Friday, June 1, 2018

39 weeks

I can't believe I am still carrying this little girl around. This is the longest I've gone in a pregnancy. My other 2 girls were 38 weeks and my guy was 36 almost 37 weeks. I think I've made it too comfy in there for her. I feed her good food and give her anything she asks for basically. Spoiled rotten. At this point, I'm super miserable. Sleep at night is a joke. I toss and turn and then when I finally do get to sleep I need to wake up and pee. My back aches horribly every morning. I've tried all the wives tales to try and kick start labor and none of them have worked. It's just so bizarre that she doesn't want to come out. Since 35 weeks, I've been stuck at 3cm dilated and 50% effaced. On days I go to the doctor I seem to be in a bad mood because I know in my heart nothing has changed. I know it's best she stay in as long as possible but if you haven't been pregnant, then you don't get it. The pain and the aches your body goes through. And on top of all the aches and pains, dealing with contractions that don't progress you! Once a week or week and a half I've been in labor and delivery for contractions that last for 2 or 3 hours being 5 minutes apart and then stopping. More frustration to add to it all.

Yesterday I tried my hardest to do something fun with my kids. I'm like lets go to the zoo! Well, we were able to see 3 animals, all at the front of the zoo. I couldn't handle it. I felt completely awful. I made my 9 year old upset. She didn't really talk with me the rest of the day. I wanted so badly to see more of the animals and to try and take a peek at the new exhibit that will be opening up in a couple of weeks. I tried making it up to them by getting them each something from the gift shop. Kayla(oldest) got some Floof. It's like play-doh but less messier. Emma(middle) got a stuffed monkey, and Alex(youngest) got a stuffed elephant. It still didn't help them cheer up much but it helped some.
The past few Saturdays I've gone out with my mom  to Toys R Us since they are closing all the stores. At my store, stuff is marked 40-60% off I believe. So my mom got me some bassinet sheets and a high chair.The highchair was originally $50 but we paid like $30. So that was a good deal. Plus it was the last one left. Had to grab it. This girl is set on everything she needs. Mommy and Daddy are more than prepared for her arrival.

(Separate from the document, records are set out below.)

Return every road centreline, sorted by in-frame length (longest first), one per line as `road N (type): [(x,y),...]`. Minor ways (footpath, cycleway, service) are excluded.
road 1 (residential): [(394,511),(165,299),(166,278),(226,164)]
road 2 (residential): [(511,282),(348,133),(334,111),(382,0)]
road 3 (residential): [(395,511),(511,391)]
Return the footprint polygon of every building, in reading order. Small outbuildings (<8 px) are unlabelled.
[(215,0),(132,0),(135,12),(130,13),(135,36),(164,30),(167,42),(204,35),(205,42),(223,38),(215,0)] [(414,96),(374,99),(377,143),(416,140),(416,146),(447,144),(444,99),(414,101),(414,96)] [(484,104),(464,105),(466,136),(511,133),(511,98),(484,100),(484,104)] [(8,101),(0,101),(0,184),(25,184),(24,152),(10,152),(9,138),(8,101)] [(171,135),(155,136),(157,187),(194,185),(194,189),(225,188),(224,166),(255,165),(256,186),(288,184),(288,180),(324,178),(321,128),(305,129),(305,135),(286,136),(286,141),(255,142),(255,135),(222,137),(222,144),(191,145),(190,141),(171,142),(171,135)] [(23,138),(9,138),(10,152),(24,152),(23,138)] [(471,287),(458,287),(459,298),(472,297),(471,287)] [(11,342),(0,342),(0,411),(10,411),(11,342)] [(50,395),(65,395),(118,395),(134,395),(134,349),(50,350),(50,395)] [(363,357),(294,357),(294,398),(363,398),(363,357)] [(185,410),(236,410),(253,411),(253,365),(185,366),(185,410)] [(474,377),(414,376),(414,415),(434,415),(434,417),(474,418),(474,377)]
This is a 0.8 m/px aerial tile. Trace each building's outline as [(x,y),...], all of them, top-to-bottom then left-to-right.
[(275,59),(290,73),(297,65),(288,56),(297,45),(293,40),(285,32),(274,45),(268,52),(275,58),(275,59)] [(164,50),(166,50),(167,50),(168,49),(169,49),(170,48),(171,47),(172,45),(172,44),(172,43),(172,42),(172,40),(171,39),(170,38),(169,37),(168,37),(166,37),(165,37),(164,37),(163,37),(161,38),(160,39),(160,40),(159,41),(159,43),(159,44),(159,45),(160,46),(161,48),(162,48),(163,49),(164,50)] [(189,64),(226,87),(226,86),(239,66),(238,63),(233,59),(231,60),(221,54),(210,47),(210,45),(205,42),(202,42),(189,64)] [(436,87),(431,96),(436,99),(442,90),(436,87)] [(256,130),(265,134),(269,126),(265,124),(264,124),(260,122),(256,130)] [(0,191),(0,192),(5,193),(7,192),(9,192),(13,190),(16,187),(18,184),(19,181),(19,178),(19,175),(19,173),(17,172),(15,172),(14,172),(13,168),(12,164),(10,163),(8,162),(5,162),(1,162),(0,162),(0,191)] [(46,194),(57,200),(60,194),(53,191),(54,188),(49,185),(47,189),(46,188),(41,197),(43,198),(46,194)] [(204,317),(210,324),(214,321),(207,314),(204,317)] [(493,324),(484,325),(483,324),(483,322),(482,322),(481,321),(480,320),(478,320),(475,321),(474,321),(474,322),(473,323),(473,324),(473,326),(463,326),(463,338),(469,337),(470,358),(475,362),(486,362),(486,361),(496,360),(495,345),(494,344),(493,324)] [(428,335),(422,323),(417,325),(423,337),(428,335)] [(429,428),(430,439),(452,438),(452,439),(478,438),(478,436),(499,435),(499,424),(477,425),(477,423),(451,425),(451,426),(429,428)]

So with Brianna not being here yet, my brain started turning. I have some theories on why she refuses to come out. They are silly so you have been warned. The first theory is we don't have her middle name picked out. With my other 3 we had their names fully picked out months in advance. We just can't seem to decide on one yet. I've given some that I like but you know how men are and say no about everything. Ugh. Pain in my ass. I've suggested Lynn, Erin, and Rey. I'm determined to have a child with some kind of Star Wars name in their name. Yes I'm a Star Wars geek. Could you not tell from my night gown above?  M second theory is I've been using a lot of products with eucalyptus. I'm wondering if the smell is very calming and calming my body down to not go into labor. I have a candle, pillow spray, and lotion. All from Bath and Body. It's a smell I love. I've calmed down with the spray and candle but the lotion is hard to slow down on. I've been trying to use my lavender lotion lately now.

My next OB appointment I will be one day away from 40 weeks! I will have to discuss with my doctor what the next steps will be if I don't go into labor before then. I asked her at my last appointment to strip my membranes but she said with me being 3cm already there wouldn't be much to strip. I've also heard from some people that it honestly didn't help them. So my other 2 options would be induction or c-section. I hate c-section recovery. I want to avoid a c-section if possible. The nurses at the office think if I do get induced it would be the 13th of June. I'm like "Ugh, I really don't want her born on the 13th." But we'll see what my doctor says when I see her next Wednesday.